→ **Quoted passage**

□ □ □ □ □ □ □

## Assignment 3

This assignmemt is based on content discussed in module 3 and test basic concepts of probability theory and normalization in statistics.

## Learning outcomes

-   Work on problems of different distributions eg., binomial, gaussian 
-   Calculate z score 
-	 Make statistical inferences on given data
-	 Construct a null and an alternate hypothesis
-	 Find the p-value for a given hypothesis and T test statistic.


**Question 1**

The Capital Asset Pricing Model (CAPM) is a financial model that assumes returns on a portfolio are normally distributed.  Suppose a portfolio has an average annual return of 14.7% (i.e., an average gain on 14.7%) with a standard deviation of 33%.  A return of 0% means the value of the portfolio doesn't change, a negative return means that the portfolio loses money, and a positive return means that the portfolio gains money. Determine the following:

1. What percentage of years does this portfolio lose money, (i.e. have a return less than 0%)?
2. What is the cutoff for the highest 15% of annual returns with this portfolio?

See CAPM here https://en.wikipedia.org/wiki/Capital_asset_pricing_model 

**Question 2**

Past experience indicates that because of low morale, a company loses 20 hours a year per employee due to lateness and abstenteeism.  Assume that the standard deviation of the population is 6 and normally distributed.

The HR department implemented a new rewards system to increase employee morale, and after a few months it collected a random sample of 20 employees and the annualized absenteeism was 14.

1. Could you confirm that the new rewards system was effective with a 90% confidence?
2. An HR subject matter expert would be very happy if the program could reduce absenteeism by 20% (i.e. to 16 hours).  Given the current sampling parameters, what is the probability that the new rewards system reduced absenteeism to 16 hours and you miss it?
3. Repeat part 1) and 2) with an α = 95% CI.
4. Based on the answers in 3), is the sampling method good enough to identify a reduction from 20 to 16 hours if I use a confidence of 95%?
5. What should the sample size be if you want β to be 5%

**Question 3**

Chi-Square Goodness of fit

Please access and review **section 6.3.5** in the OpenIntro Statistics textbook:

Diez, D., Barr, C. & Çetinkaya-Rundel, M. (2017). OpenIntro Statistics (3rd Ed.). https://www.openintro.org/stat/textbook.php?stat_book=os

Given the information in section 6.3.5, write python code for the following:

 - Calculate the expected values based on the geometric distribution with a probability of 53.2%
 - Compare the expected vs. the observed values from the textbook using the Chi-Square distribution
 - Reach a conclusion
 - Explain what is the business impact of your conclusion

In [1]:
# Import libraries
import numpy as np
import pandas as pd
import matplotlib.pyplot as plt
import scipy.stats as stats
import seaborn as sns
import math
from scipy.stats import chisquare

In [2]:
# Answer to Question 1.1 - This portfolio lose money 32.8% of the time based on annualized returns
mu = 14.7
sigma = 33
x_critical = 0
zscore = (x_critical - mu) / sigma
p = stats.norm.cdf(zscore)

□ □ □ □ □ □ □

→ **Tasks and exercises**
1 > Name each learning outcome the assignment lists.
2 > According to the assignment, what standard deviation does the portfolio in Question 1 have?
3 > Reproduce everything in the assignment from "See CAPM here" down to "absenteeism was 14.".

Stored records
□ □ □ □ □ □ □

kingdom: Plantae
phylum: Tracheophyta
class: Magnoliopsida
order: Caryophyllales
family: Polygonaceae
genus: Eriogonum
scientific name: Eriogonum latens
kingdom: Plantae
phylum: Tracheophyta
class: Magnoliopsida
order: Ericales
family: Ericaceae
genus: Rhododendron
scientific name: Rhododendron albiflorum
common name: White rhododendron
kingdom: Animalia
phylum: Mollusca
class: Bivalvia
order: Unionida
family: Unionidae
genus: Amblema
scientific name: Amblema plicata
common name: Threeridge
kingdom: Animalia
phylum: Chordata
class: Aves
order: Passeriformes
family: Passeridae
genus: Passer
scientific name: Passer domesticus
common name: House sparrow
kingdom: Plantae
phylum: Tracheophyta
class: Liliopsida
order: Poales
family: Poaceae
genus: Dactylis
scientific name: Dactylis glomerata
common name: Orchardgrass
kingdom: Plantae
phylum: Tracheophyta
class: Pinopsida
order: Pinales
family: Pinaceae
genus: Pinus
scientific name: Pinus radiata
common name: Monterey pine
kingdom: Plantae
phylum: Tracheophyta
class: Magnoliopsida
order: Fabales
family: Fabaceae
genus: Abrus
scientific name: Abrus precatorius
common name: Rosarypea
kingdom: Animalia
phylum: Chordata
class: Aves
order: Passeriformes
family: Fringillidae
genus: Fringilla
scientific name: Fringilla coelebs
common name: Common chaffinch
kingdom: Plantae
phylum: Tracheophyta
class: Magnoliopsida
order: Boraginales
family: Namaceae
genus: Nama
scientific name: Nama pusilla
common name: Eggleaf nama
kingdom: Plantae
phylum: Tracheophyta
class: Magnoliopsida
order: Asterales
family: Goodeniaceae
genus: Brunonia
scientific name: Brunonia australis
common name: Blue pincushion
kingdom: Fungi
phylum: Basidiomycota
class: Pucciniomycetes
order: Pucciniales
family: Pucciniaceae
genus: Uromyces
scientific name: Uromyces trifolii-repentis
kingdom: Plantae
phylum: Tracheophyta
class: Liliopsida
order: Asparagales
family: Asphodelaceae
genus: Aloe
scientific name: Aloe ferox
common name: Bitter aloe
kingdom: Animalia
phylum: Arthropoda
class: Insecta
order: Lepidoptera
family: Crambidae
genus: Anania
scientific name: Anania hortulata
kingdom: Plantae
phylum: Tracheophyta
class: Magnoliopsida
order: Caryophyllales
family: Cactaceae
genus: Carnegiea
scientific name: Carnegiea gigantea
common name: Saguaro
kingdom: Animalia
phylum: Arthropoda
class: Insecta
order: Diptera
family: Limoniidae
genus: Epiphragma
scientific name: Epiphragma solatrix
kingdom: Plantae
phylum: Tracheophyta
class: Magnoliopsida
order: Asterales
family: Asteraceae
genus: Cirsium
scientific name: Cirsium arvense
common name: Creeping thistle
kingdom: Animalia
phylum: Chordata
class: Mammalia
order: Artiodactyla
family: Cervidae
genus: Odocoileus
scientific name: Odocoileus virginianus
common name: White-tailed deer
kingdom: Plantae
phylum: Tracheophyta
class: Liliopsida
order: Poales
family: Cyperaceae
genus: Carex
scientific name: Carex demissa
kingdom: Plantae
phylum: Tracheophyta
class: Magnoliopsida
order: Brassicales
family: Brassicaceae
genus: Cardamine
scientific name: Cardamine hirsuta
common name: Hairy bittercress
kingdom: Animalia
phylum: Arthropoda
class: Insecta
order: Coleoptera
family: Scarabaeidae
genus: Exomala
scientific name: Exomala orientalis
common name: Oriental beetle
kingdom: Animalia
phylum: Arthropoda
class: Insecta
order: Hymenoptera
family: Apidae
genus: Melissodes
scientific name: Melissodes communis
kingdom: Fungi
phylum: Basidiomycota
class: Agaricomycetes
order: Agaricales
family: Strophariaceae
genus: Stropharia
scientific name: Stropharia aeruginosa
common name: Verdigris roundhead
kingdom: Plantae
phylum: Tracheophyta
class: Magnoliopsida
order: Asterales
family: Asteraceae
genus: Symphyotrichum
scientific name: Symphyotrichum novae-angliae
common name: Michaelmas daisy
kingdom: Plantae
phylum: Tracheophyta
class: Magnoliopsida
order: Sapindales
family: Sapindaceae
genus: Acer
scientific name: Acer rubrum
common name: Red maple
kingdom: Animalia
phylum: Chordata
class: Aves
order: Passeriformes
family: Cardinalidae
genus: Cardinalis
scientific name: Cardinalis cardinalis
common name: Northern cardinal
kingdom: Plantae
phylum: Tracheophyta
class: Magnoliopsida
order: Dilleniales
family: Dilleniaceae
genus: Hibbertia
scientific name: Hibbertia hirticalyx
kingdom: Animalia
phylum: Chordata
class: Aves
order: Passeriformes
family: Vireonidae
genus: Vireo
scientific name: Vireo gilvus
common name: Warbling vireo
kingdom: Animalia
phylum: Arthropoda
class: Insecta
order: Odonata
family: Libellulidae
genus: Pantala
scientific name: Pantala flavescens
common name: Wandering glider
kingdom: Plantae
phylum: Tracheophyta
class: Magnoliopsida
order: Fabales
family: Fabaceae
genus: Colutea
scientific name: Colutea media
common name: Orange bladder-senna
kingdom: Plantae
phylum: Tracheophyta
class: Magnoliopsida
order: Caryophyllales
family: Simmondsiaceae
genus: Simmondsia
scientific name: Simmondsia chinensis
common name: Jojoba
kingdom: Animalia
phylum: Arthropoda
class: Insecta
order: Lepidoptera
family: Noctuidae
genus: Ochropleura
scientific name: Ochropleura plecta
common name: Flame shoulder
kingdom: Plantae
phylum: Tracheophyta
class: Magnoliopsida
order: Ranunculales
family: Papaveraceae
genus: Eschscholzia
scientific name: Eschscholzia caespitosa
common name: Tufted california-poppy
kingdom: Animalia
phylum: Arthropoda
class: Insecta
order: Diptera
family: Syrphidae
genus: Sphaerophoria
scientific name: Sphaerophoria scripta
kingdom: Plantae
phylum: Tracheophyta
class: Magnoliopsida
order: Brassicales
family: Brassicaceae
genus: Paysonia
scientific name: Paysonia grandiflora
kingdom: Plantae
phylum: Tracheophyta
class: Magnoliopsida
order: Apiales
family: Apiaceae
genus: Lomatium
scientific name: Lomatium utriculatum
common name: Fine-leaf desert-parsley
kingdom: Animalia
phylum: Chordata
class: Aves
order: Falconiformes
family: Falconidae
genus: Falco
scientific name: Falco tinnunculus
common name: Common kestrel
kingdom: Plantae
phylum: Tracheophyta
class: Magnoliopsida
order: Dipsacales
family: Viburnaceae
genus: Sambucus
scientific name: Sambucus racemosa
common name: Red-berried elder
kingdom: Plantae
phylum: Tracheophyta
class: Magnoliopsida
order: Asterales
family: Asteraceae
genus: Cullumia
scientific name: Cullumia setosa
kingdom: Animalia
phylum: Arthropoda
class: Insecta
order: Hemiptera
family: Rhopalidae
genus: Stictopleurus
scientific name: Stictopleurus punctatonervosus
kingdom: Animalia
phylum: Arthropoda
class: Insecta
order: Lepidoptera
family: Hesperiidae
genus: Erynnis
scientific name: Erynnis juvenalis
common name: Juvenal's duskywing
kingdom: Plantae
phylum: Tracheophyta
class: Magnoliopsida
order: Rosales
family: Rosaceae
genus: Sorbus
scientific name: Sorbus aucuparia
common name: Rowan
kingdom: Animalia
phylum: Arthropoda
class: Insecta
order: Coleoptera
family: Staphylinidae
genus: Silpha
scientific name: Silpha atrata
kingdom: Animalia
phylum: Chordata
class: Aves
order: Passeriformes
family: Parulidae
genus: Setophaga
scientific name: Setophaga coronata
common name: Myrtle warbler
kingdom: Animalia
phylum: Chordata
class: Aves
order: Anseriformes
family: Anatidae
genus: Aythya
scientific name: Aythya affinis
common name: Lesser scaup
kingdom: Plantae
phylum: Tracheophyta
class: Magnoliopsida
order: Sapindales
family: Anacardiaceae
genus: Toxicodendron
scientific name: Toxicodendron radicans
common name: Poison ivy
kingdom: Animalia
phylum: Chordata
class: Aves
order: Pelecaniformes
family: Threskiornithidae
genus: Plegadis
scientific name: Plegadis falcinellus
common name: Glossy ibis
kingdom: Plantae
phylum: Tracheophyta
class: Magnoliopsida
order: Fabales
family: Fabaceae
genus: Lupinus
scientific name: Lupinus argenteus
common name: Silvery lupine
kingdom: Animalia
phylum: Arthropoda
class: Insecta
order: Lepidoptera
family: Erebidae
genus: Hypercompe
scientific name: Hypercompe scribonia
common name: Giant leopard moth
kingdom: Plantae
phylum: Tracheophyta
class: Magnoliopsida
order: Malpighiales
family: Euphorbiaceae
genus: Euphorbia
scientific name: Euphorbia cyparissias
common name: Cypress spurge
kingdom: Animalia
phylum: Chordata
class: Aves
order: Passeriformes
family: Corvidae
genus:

□ □ □ □ □ □ □

→ **Set of answers**
1 >
- Work on problems of different distributions eg., binomial, gaussian
- Calculate z score
- Make statistical inferences on given data
- Construct a null and an alternate hypothesis
- Find the p-value for a given hypothesis and T test statistic.

2 > 33%

3 >
See CAPM here https://en.wikipedia.org/wiki/Capital_asset_pricing_model 

**Question 2**

Past experience indicates that because of low morale, a company loses 20 hours a year per employee due to lateness and abstenteeism.  Assume that the standard deviation of the population is 6 and normally distributed.

The HR department implemented a new rewards system to increase employee morale, and after a few months it collected a random sample of 20 employees and the annualized absenteeism was 14.